Long-Term Pressure on Sales Could Ease
The persistent slump in home sales dates back over two years. In 2023, sales of previously owned homes reached their lowest point in nearly three decades. So far in 2025, sales activity has remained sluggish due to high prices and borrowing costs.
However, the recent dip in rates may signal the start of a market rebound. According to the National Association of Realtors, pending home sales rose 1.8% in May, a potential preview of stronger numbers in the coming months. Year-over-year, pending sales are up 1.1%.
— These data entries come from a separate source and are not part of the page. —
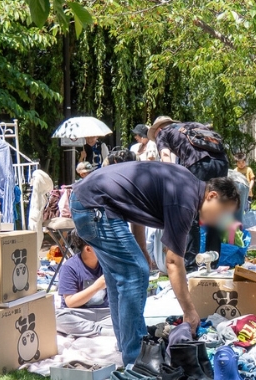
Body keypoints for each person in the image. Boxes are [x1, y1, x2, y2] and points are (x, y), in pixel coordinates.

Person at [71, 161, 239, 365]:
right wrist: (189, 311)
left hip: (87, 201)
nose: (220, 219)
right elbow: (173, 262)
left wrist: (141, 247)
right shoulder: (185, 201)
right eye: (222, 212)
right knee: (135, 274)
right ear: (212, 196)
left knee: (119, 279)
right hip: (95, 207)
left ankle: (126, 346)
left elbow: (135, 204)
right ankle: (137, 359)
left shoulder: (185, 185)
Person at [151, 116, 231, 261]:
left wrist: (171, 183)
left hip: (199, 164)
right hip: (222, 163)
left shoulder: (163, 133)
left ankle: (190, 261)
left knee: (190, 211)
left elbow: (165, 156)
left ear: (158, 129)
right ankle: (212, 259)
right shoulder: (194, 124)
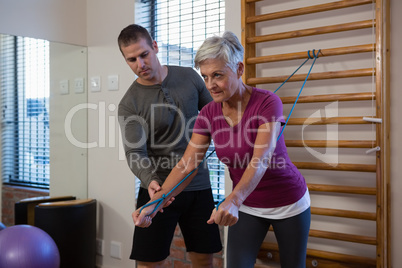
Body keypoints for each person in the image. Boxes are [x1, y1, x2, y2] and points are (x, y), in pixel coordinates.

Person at [133, 31, 311, 268]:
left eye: (217, 75)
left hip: (288, 201)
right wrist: (156, 202)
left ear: (238, 69)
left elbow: (262, 158)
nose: (210, 85)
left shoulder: (268, 102)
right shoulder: (209, 113)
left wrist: (234, 200)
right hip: (248, 205)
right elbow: (188, 164)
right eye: (205, 77)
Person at [117, 24, 222, 268]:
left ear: (154, 47)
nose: (139, 64)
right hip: (158, 190)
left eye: (143, 55)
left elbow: (216, 116)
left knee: (204, 259)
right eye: (131, 59)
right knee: (149, 263)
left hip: (198, 186)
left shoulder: (189, 76)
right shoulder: (129, 104)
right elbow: (135, 153)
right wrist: (150, 179)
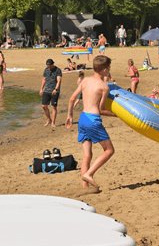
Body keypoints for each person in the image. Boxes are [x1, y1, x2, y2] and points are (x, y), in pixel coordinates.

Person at [65, 55, 116, 192]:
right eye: (109, 67)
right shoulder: (104, 87)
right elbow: (101, 110)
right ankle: (89, 174)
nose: (109, 70)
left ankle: (85, 187)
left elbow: (71, 99)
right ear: (104, 70)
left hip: (82, 119)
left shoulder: (85, 80)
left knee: (87, 155)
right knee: (109, 150)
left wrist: (69, 116)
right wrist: (116, 114)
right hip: (93, 120)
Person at [40, 58, 62, 127]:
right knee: (44, 106)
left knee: (54, 107)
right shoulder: (46, 70)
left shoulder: (58, 70)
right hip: (46, 90)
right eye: (47, 65)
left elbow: (59, 81)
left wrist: (56, 89)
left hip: (54, 91)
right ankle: (49, 119)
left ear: (52, 64)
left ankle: (53, 122)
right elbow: (44, 79)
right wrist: (41, 89)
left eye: (49, 65)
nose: (48, 67)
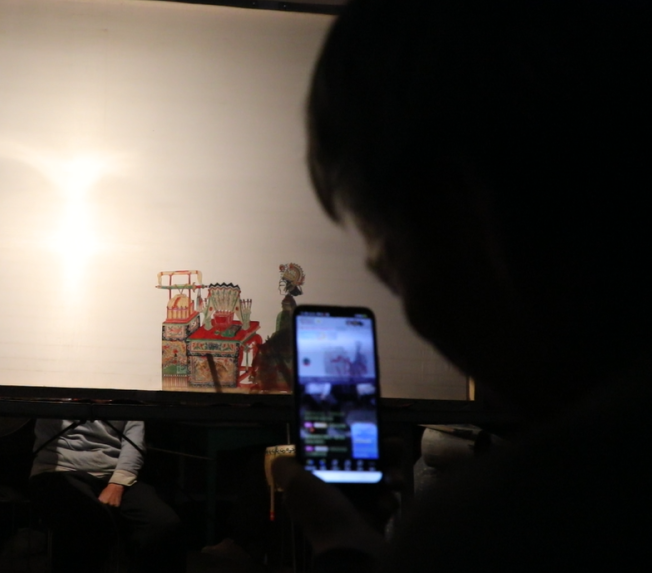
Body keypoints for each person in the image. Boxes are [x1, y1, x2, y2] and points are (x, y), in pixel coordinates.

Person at [273, 1, 652, 572]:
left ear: (455, 211)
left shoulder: (514, 521)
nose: (389, 281)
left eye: (385, 243)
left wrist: (344, 550)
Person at [29, 419, 183, 573]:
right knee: (87, 519)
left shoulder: (129, 404)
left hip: (114, 473)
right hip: (59, 469)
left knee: (162, 523)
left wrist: (118, 482)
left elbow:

Pending sales are a key indicator, since there’s typically a one- to two-month lag between a signed contract and a finalized sale.
Why Rates Are Falling — And What Could Happen Next
Several key factors influence mortgage rates. Chief among them is the Federal Reserve’s monetary policy, but bond yields also play a critical role.
The 10-year Treasury yield, a benchmark for mortgage pricing, stood at 4.33% as of Thursday — down from a recent high of 4.58%. This decline in yields has contributed directly to the drop in mortgage rates.
Economists expect rates to stay in the 6% to 7% range through the end of 2025. That stability could encourage more buyers to reenter the market, particularly if inflation remains in check and economic growth stays steady.
Applications on the Rise
The lower rates are already having a psychological impact. According to the Mortgage Bankers Association, mortgage applications rose 2.7% last week — a sign that demand may be stirring again.
This uptick could reflect both home purchases and refinancing activity. While many homeowners locked in ultra-low rates during the pandemic, those with higher-interest loans are now eyeing a potential opportunity to refinance at a lower cost.
New Homes Still Struggling
Despite the encouraging signs, the new-home market continues to face headwinds. In May, new home sales dropped nearly 14% from April, based on government data. High construction costs and limited inventory are keeping new builds out of reach for many families.
Still, if mortgage rates continue to drift lower, builders may see increased interest — especially from buyers frustrated by the tight resale market.
Final Thoughts: A Slow Climb, Not a Surge
This five-week streak of falling mortgage rates is a breath of fresh air for the housing market. Yet experts urge caution. While rates are easing, they’re still double what they were during the pandemic’s peak buying frenzy.
In short, the U.S. housing market isn’t flipping a switch — it’s turning a slow corner. Stability and incremental gains will define the months ahead, not a sudden boom. Still, for buyers who’ve been waiting on the sidelines, this could be the moment they’ve hoped for.